Given instruction:
Starting at the line with "genus: Megacyllene" and going through the end of the records, rename "common name" to "everyday name" and give those lines back with everything else the same.

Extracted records

....

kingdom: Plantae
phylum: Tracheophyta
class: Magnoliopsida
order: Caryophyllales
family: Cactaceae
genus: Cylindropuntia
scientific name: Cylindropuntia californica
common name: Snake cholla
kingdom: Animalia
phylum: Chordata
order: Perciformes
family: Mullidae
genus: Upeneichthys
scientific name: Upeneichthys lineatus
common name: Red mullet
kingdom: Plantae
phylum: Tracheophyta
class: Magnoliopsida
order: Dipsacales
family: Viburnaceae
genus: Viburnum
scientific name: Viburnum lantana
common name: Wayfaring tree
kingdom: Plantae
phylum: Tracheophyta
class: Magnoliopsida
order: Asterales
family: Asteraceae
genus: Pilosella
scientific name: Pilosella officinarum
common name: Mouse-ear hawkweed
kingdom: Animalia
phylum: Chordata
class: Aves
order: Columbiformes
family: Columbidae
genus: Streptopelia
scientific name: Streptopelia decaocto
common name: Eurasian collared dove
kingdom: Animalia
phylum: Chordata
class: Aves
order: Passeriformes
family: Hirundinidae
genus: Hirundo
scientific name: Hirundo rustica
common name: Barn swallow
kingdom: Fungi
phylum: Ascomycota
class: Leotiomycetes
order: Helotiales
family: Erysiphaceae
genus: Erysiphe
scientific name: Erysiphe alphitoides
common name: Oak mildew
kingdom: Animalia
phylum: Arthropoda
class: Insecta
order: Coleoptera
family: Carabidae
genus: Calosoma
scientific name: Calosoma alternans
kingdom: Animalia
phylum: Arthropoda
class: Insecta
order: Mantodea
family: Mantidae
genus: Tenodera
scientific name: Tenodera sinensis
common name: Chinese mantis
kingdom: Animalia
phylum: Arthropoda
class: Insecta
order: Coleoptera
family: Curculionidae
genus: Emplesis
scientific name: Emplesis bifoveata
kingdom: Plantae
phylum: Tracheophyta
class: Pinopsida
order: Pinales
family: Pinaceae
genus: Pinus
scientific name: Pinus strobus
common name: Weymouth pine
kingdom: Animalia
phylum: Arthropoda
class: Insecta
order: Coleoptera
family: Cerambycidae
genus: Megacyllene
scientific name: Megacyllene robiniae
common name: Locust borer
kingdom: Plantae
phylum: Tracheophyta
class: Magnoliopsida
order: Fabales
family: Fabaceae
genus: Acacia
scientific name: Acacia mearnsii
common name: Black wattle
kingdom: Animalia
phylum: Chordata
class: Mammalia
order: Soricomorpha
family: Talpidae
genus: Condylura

....

Problem solution:
genus: Megacyllene
scientific name: Megacyllene robiniae
everyday name: Locust borer
kingdom: Plantae
phylum: Tracheophyta
class: Magnoliopsida
order: Fabales
family: Fabaceae
genus: Acacia
scientific name: Acacia mearnsii
everyday name: Black wattle
kingdom: Animalia
phylum: Chordata
class: Mammalia
order: Soricomorpha
family: Talpidae
genus: Condylura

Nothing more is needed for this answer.